• Selected text:
----------------

If a positive future is indeed calling to us, the same way we see the future adult calling forth the child’s development, there’s no guarantee we will get there.
To move into such a future, every person’s help will be needed. We need the child whose mother never learned to read; the child whose family can’t afford tuition; the child who doesn’t yet know how to use words instead of pushing. We need them to grow to adulthood with the full force of their will and intellect intact; with their desire for knowledge burning, able to listen to their inner guide and act from their authentic core.
I believe that our shared work is part of the emergence of a new pattern in the world, something much bigger than Montessori education but that we can make a contribution to. These are some of the things I see that I believe are connected to our work and to each other:
- I see a new awareness of the awesome power of children in their first six years of life, and a growing consensus, transcending political divisions, that support for young children grows a strong society.
- I see an insistence that decisions be driven by data, and that we not continue to go down paths that aren’t working.
- I see a focus on communication and collaboration among organizations working to better the world—from the Montessori Leaders Collaborative in our own community to the Collective Impact model and other forms of collaboration now in use by diverse organizations worldwide.

----------------

• Task list:
**A.** In the Montessori passage, what collaboration in the writer's own community is named as an example?
**B.** Continue the Montessori passage after its last sentence.
The listing is not needed for either task.

----------------

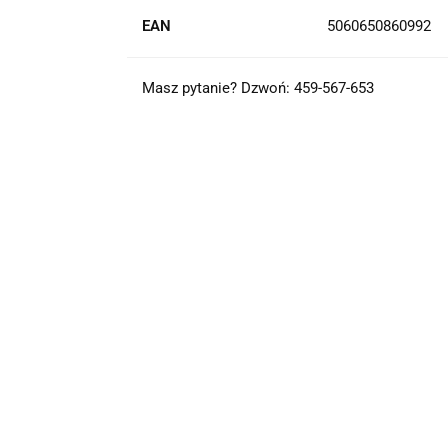
EAN
5060650860992
Masz pytanie? Dzwoń: 459-567-653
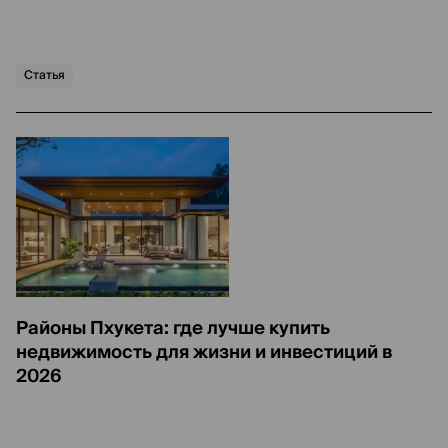
Статья
Районы Пхукета: где лучше купить
недвижимость для жизни и инвестиций в
2026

----------------

• Results in order:
**A.** The Montessori Leaders Collaborative.

**B.**
- I see a global commitment to eradicating poverty and healing the planet’s wounds, exemplified by the Millenium Development Goals adopted by the United Nations.
In line with this greater movement, the time is right for a dramatic expansion of Montessori schools and ideas. It’s time for our model to serve many more children, especially those whose families have limited financial means. It’s time for us to engage with the broader education community, generously sharing what we have learned about children over the last 100 years and also learning from the knowledge and observations others have gathered.
And we do have a lot to learn, as well as a lot to share. To serve every child, we need to learn from those who have studied adverse childhood experiences—the damage done to children by economic stress; hunger; the loss or incarceration of a parent. We need to learn from those who have studied ways to create trauma-aware classrooms, where children affected by these experiences can find support and safety rather than suspension and expulsion. We need to learn from those who have studied ways to dismantle racism and build truly equitable organizations.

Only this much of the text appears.